**Assignment**
Reproduce the data from its beginning through the line containing "たりと、とにかく表情が豊かなエリアです。", inclusive, and leave the pictures out.

**Listed records**
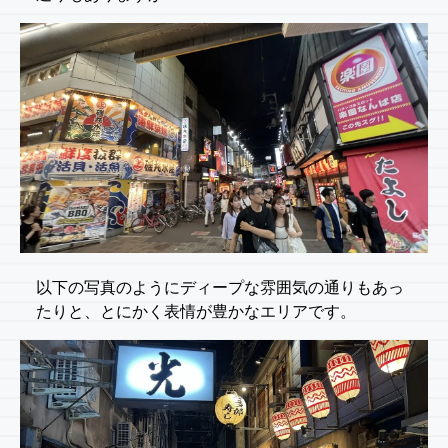
以下の写真のようにディープな雰囲気の通りもあっ
たりと、とにかく表情が豊かなエリアです。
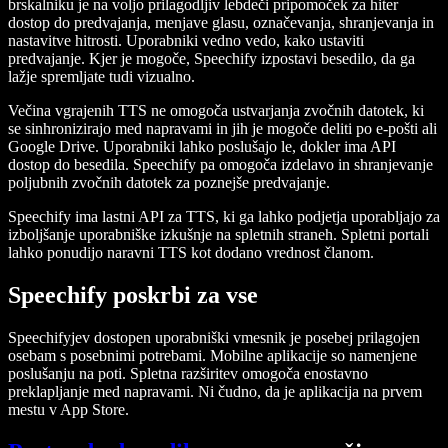
brskalniku je na voljo prilagodljiv lebdeči pripomoček za hiter
dostop do predvajanja, menjave glasu, označevanja, shranjevanja in
nastavitve hitrosti. Uporabniki vedno vedo, kako ustaviti
predvajanje. Kjer je mogoče, Speechify izpostavi besedilo, da ga
lažje spremljate tudi vizualno.
Večina vgrajenih TTS ne omogoča ustvarjanja zvočnih datotek, ki
se sinhronizirajo med napravami in jih je mogoče deliti po e-pošti ali
Google Drive. Uporabniki lahko poslušajo le, dokler ima API
dostop do besedila. Speechify pa omogoča izdelavo in shranjevanje
poljubnih zvočnih datotek za poznejše predvajanje.
Speechify ima lastni API za TTS, ki ga lahko podjetja uporabljajo za
izboljšanje uporabniške izkušnje na spletnih straneh. Spletni portali
lahko ponudijo naravni TTS kot dodano vrednost članom.
Speechify poskrbi za vse
Speechifyjev dostopen uporabniški vmesnik je posebej prilagojen
osebam s posebnimi potrebami. Mobilne aplikacije so namenjene
poslušanju na poti. Spletna razširitev omogoča enostavno
preklapljanje med napravami. Ni čudno, da je aplikacija na prvem
mestu v App Store.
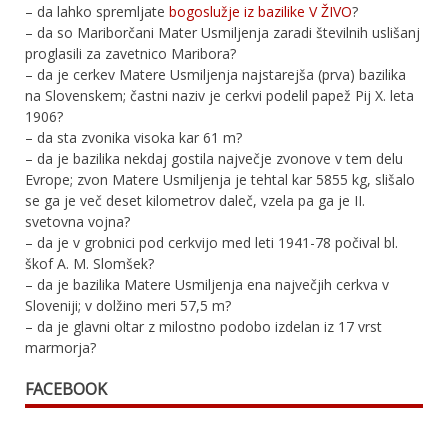
– da lahko spremljate
bogoslužje iz bazilike V ŽIVO
?
– da so Mariborčani Mater Usmiljenja zaradi številnih uslišanj
proglasili za zavetnico Maribora?
– da je cerkev Matere Usmiljenja najstarejša (prva) bazilika
na Slovenskem; častni naziv je cerkvi podelil papež Pij X. leta
1906?
– da sta zvonika visoka kar 61 m?
– da je bazilika nekdaj gostila največje zvonove v tem delu
Evrope; zvon Matere Usmiljenja je tehtal kar 5855 kg, slišalo
se ga je več deset kilometrov daleč, vzela pa ga je II.
svetovna vojna?
– da je v grobnici pod cerkvijo med leti 1941-78 počival bl.
škof A. M. Slomšek?
– da je bazilika Matere Usmiljenja ena največjih cerkva v
Sloveniji; v dolžino meri 57,5 m?
– da je glavni oltar z milostno podobo izdelan iz 17 vrst
marmorja?
FACEBOOK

**Exercise solution**
以下の写真のようにディープな雰囲気の通りもあっ
たりと、とにかく表情が豊かなエリアです。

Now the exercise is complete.